As per a leading business daily, BHEL has received Rs 6.4 bn contract for setting up a 412 MW hydro electric plant from Satluj Jal Vidyut Nigam. The project is expected to be commissioned within 42 months.
BHEL's scope of work in the project includes design, manufacture, supply, installation and commissioning of complete electromechanical works for the project. The fact that BHEL continues to build upon its order book (more than Rs 1 trillion in 1QFY09, 5 times FY08 sales) provides strong visibility into its future growth prospects. The stock (marginally down), along with its peers L&T (down 5%) and ABB (down 9%), ended lower. Voltas closed higher by 3%.
Pantaloon Retail announced results late yesterday. In 1QFY09, the company reported 39% YoY growth in topline backed by new store openings. During the quarter, Pantaloon opened 18 stores expanding its retail space from 7.9 m sq ft to 8.6 m sq ft.

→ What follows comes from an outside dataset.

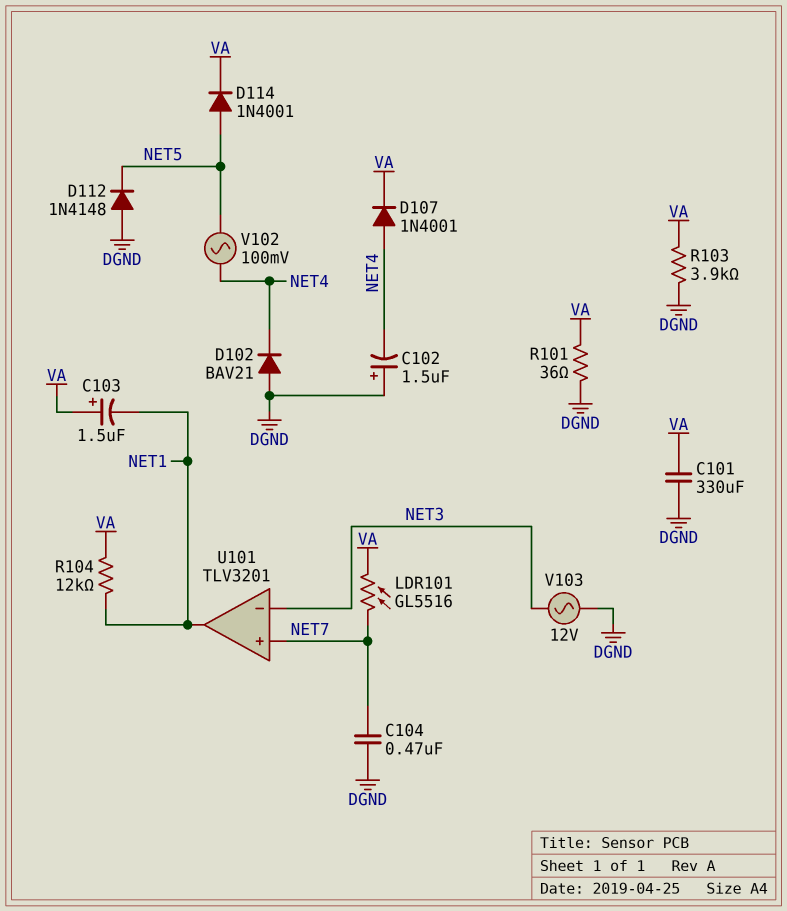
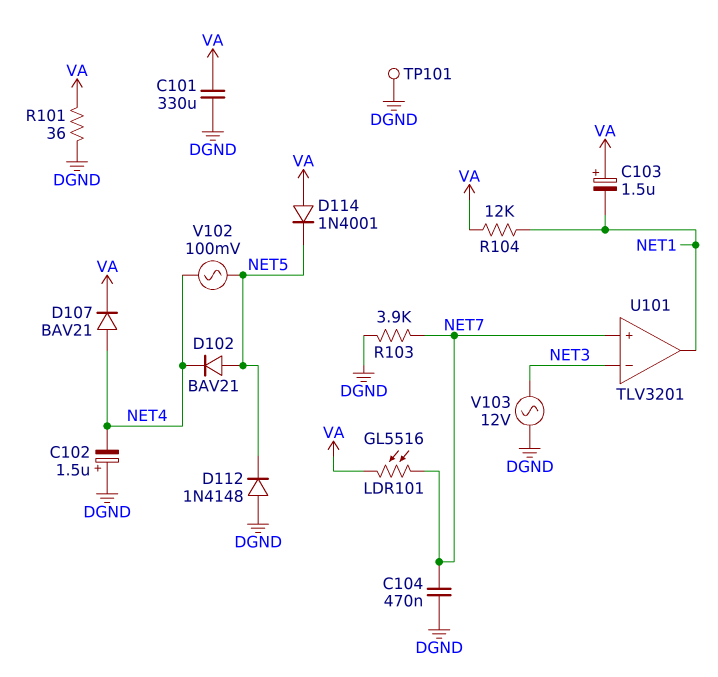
D102: diode BAV21 (A DGND, K NET4) -> diode BAV21 (A NET5, K NET4)
D107: diode 1N4001 (A NET4, K VA) -> diode BAV21 (A NET4, K VA)
D114: diode 1N4001 (A NET5, K VA) -> diode 1N4001 (A VA, K NET5)
R103: 3.9k (DGND, VA) -> 3.9k (DGND, NET7)
TP101: none -> test point (DGND)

Even in these inflationary times, the company was able to curtail its operating costs which resulted in 1.4% expansion in EBITDA margins. Despite higher other income and strong growth in operating profits, net profits reported lukewarm growth of 22% YoY. The same is the result of higher depreciation charges and interest costs. The stock ended flat, while its peers Trent and Shoppers’ Stop (each down 3%), closed in the red.